Ir. Apriani Kusumawardhani M.Sc


Abstract

Pengujian distorsi merupakan salah satu cara mengetahui kualitas dari kaca spion. Distorsi merupakan keadaan dimana bayangan benda terbentuk tidak sama dengan benda asli karena adanya cacat pada cermin. Selama ini pengujian dilakukan secara manual dengan metode concentric circle yang memiliki kelemahan melakukan penghitungan distorsi di bagian terpusat saja. Pengujian distorsi ini dilakukan dengan metode radial line dengan kelebihan melakukan penghitungan di seluruh luasan kaca spion. Metode radial line membutuhkan layar dengan pola radial line sebagai obyek kaca spion.
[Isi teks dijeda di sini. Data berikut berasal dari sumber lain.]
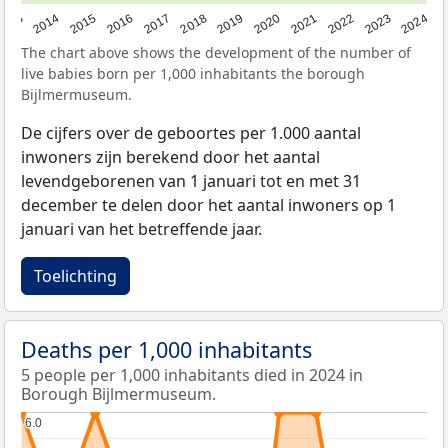
2023
2015
2018
2021
2013
2024
2016
2019
2022
2014
2017
2020
The chart above shows the development of the number of
live babies born per 1,000 inhabitants the borough
Bijlmermuseum.
De cijfers over de geboortes per 1.000 aantal
inwoners zijn berekend door het aantal
levendgeborenen van 1 januari tot en met 31
december te delen door het aantal inwoners op 1
januari van het betreffende jaar.
Toelichting
Deaths per 1,000 inhabitants
5 people per 1,000 inhabitants died in 2024 in
Borough Bijlmermuseum.
6.0
6.0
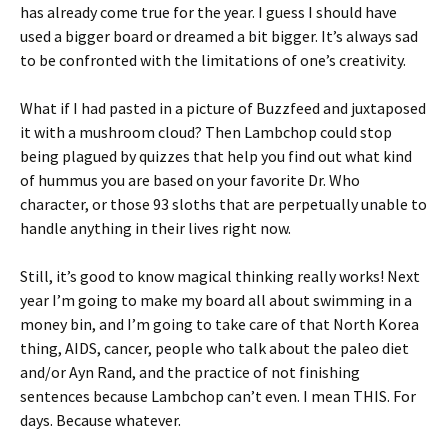
has already come true for the year. I guess I should have
used a bigger board or dreamed a bit bigger. It’s always sad
to be confronted with the limitations of one’s creativity.
What if I had pasted in a picture of Buzzfeed and juxtaposed
it with a mushroom cloud? Then Lambchop could stop
being plagued by quizzes that help you find out what kind
of hummus you are based on your favorite Dr. Who
character, or those 93 sloths that are perpetually unable to
handle anything in their lives right now.
Still, it’s good to know magical thinking really works! Next
year I’m going to make my board all about swimming in a
money bin, and I’m going to take care of that North Korea
thing, AIDS, cancer, people who talk about the paleo diet
and/or Ayn Rand, and the practice of not finishing
sentences because Lambchop can’t even. I mean THIS. For
days. Because whatever.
Pengambilan data pengujian melalui penyusunan tegak lurus kaca spion terhadap obyek dan webcam sejauh 300 mm. Data yang diperoleh dalam format digital diolah dengan sistem pengolahan citra digital melalui GUI (Graphical User Interface). Tahap pre-processing citra dilakukan melalui proses smoothing dan sharpening. Selanjutnya citra obyek dipisahkan terhadap background. Kemudian software pengolahan citra akan menghitung besar faktor distorsi. Untuk mendapatkan error yang minimal dalam pengujian, maka dilakukan variasi terhadap ketebalan garis obyek dan tahap pre-processing. Pada proses ini diperoleh garis obyek yang paling baik menggunakan ketebalan 1.2 mm. Tahap pre-processing terbaik dengan memasukkan nilai 2 dan 0 pada smoothing dan sharpening GUI. Hasil yang diperoleh adalah error presisi yang didapatkan sebesar 1.69% atau keakuratan 98.31%.